I have always been a California boy. I was born here, went to school here, worked here, and will most likely die here unless I am traveling at the time.
For some reason the women I have attracted have never been from California. My first two wives were from Michigan and my current (and last) was raised in Oregon/Washington. My sensibilities tend to gravitate towards football games, hot buttered rum drinks, and over-eating when the rains come. This is obviously not too healthy, but the “rainy days” are few and far enough between that the lifestyle never gets too sedentary. Of course ski trips and other “outward bound” trips break up the winter. My skiing career started when I was 5, walking up the hills and skiing down. The thing I never really embraced was the all day, grey day in March when there is no Football, Baseball is just in training, and BasetBall and Hockey are not my favorites.
The mother of my children, although we split up 7 years ago she is still a dear friend, was one of the Michi’ganders. She was born in Kalamazoo, which is a name I have always loved just for the sound of it. “Tippy-canoe-and-Kalamazoo-Too.”

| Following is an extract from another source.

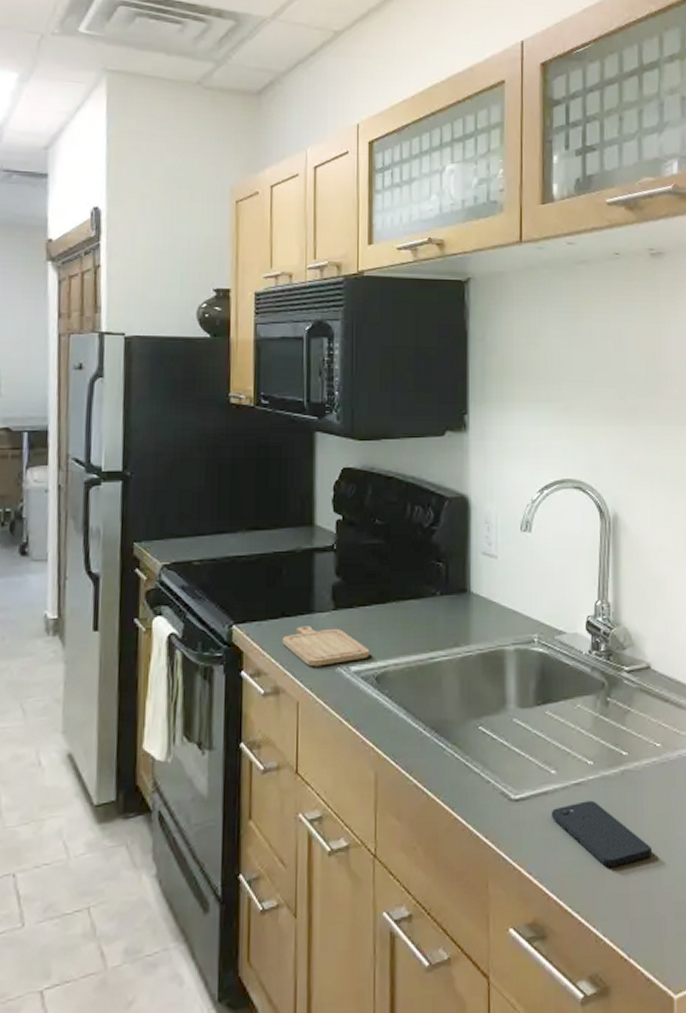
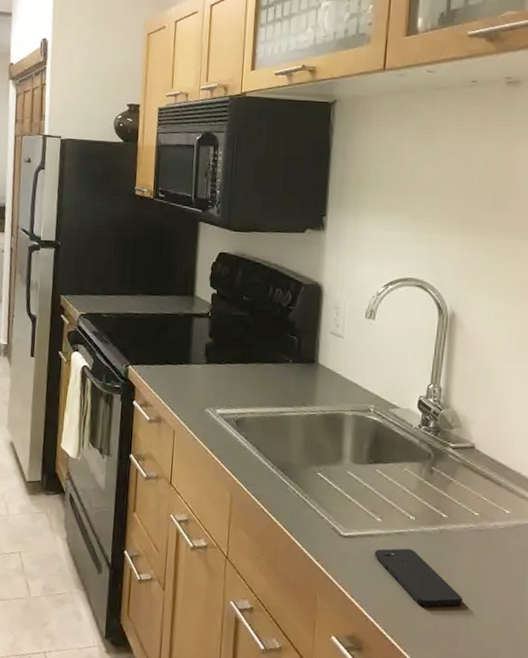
chopping board: present [282,626,370,667] -> none [165,373,233,406]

We had kidz. We had great kidz; they were into everything. They attended Adalante Spanish immersion school, the both got their kiddy black belts in Okinawa Karate, they played some music, held interests in teaching and journalism, partied like their parents, loved and helped people like their pastors, and were generally just great kidz.
This happens to be a very rainy day. It somehow reminded me of some of the most wonderful things that my Michigan wife and I did with our Kidz.
There was an area down from where we lived in the hills, down by Middlefield “Little Mexico” where the fields were not as well grated, and there were big depressions in the turf, where huge lakes (at least 8”deep) would accumulate during a good rainfall. Kip (Mom) would dress the girls all up in their finest Muck-luk attire (boots, hoods, slickers, goggles, astro-hand-warmers, etc…) and we would head for the puddles. It didn’t matter if it was raining 1” an hour at the time. It also didn’t really matter how cold it was outside, but being California, it was usually still mid ‘60’s when we were out.
The real game plan was to totally drench everybody around you. It didn’t matter that it was cold and wet, the action of the competition and play was such that nobody was ever cold. There would be the unsuspecting girl (or Black Lab) standing way too close to a 6” puddle, and it was irresistible to jump in with both feet and splash the heck our of everything.. As the exhaustion became an aphrodisiac and the endorphins mixed with the lack of sensitivity to the cold, we became a bit bolder. What were at first “foot- stomps” denigrated into full body slams into the cold rainwater. When the splashes were insufficient, there was indeed (hate to say it as a dad) dunking involved. There were side splashes, back splashes, back lashes and amazing crashes. There were times we brought our bikes, walked with spikes, floated tikes, it was all good.
The inevitable end to the day was to throw all the clothes (down to the undies) into a huge garbage bag, pile into the Astro Van (the best family vehicle we were ever exposed to until my wife decided we needed a leather lined Tahoe that got half the mileage and cost twice as much) and as hypothermia was beginning to take control, rolled back into the driveway of our Upland home.
Decontamination was efficient, concise, and incredibly poorly received. Upon return home after this afternoon of excess mud and clayurnal bliss, the clean-up process at home was not popular. There was the garden hose for the bulk of the mud, then the total strip search on the porch for the remainder of the mud. Tubs were simultaneously run, and by the time the girls had recovered from the shock of the hoses and subsequent stripping, and were ready for the hot tub. Not like we had a “HotTub” but the tub in their bathroom was by then, pretty inviting,
An hour later, dressed in their “onesies” or whatever attire was appropriate for their age, we were all snuggled in front of the fireplace. We were always resplendent with the memories of the day, the wonderful feeling of having an athletic “outdoor” day, enjoying the contrasts in temperature, the sheer excitement of the splashing and wallowing, and sharing the “Aprè” experience with our family.
Every time I see a puddle on the side of the road, I have to drive through it or stomp on it.